Using neural networks and ensemble methods

Deep learning architectures handle complex network behavior that other models miss. Recurrent neural networks track sequential patterns in timestamped data to detect multi-step attacks and identify latency spikes in real time. An autoencoder compresses everyday operations into patterns and label deviations.

These methods are combined using ensemble approaches. Random forest models cross-validate predictions from multiple neural networks and reduce the number of false positives.

Telecom Anomaly Datasets: Practices for Anomaly Detection at the Core of 5G

Structured frameworks separate detection systems from reactive tools. Four key areas for curating training data for next-generation networks: adaptive design, collaborative validation, dynamic maintenance, and measurable outcomes.

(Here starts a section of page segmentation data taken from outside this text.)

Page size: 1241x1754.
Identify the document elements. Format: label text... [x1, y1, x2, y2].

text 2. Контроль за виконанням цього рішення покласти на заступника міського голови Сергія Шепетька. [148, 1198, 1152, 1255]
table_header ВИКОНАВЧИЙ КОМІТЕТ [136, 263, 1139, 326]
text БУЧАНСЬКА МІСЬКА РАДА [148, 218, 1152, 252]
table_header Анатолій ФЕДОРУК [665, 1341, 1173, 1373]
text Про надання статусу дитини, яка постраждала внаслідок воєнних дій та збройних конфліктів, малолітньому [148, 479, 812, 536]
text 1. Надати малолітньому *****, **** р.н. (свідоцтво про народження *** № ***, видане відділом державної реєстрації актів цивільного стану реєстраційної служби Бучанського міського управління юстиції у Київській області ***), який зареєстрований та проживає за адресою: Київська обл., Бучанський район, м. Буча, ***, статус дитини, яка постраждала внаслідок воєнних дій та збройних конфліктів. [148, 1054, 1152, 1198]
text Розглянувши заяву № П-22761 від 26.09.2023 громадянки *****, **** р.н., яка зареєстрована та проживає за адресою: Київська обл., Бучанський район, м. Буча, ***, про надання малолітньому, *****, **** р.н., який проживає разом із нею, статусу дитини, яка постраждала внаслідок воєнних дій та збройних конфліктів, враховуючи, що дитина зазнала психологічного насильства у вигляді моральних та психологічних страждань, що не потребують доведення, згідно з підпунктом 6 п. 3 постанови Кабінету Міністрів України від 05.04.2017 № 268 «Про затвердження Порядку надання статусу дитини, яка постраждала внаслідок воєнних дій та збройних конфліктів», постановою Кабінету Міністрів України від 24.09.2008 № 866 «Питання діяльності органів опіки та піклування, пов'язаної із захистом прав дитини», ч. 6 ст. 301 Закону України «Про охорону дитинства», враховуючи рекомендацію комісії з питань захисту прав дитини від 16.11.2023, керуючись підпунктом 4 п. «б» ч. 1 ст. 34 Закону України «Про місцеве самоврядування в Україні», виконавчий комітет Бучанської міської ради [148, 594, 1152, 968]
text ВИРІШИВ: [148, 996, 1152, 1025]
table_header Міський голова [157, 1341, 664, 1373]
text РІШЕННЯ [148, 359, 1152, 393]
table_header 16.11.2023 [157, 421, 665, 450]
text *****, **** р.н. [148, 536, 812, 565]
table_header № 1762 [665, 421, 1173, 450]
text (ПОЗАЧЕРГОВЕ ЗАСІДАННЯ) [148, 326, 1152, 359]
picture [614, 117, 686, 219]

Three standardization practices ensure cross-platform interoperability:

  • Unified timestamp formats on distributed nodes.
  • Standard metadata tagging rules.
  • Consistent severity matrices.

Version control systems automatically track changes across data iterations. Organizations that leverage detailed edit histories reduce the cost of retraining AI models.

With shared anomaly libraries and data anonymization protocols, networks achieve faster threat identification. Performance metrics focus on actionable outcomes: mean time to detection, containment rates, and operational impact metrics.

FAQ

Why is quality data necessary for anomaly detection in 5G networks?

It is important for anomaly detection in 5G networks because it allows machine learning algorithms to distinguish between normal behavior and potential threats.

How do machine learning techniques reduce false positives when detecting anomalies?

Machine learning techniques reduce false positives by analyzing large amounts of data and learning to distinguish between actual deviations from normal behavior.

What are the challenges of integrating telecom data from multiple sources?

Different formats, protocols, and standards complicate the integration of telecom data from multiple sources and require additional normalization and unification.

What metrics are most important when evaluating anomaly detection models?

Precision, Recall, and F1-score are the most important metrics, as they reflect the balance between correctly detected anomalies and the number of false positives. Also considered are ROC-AUC and PR-AUC, which assess the ability of an AI model to distinguish normal from abnormal data at different thresholds.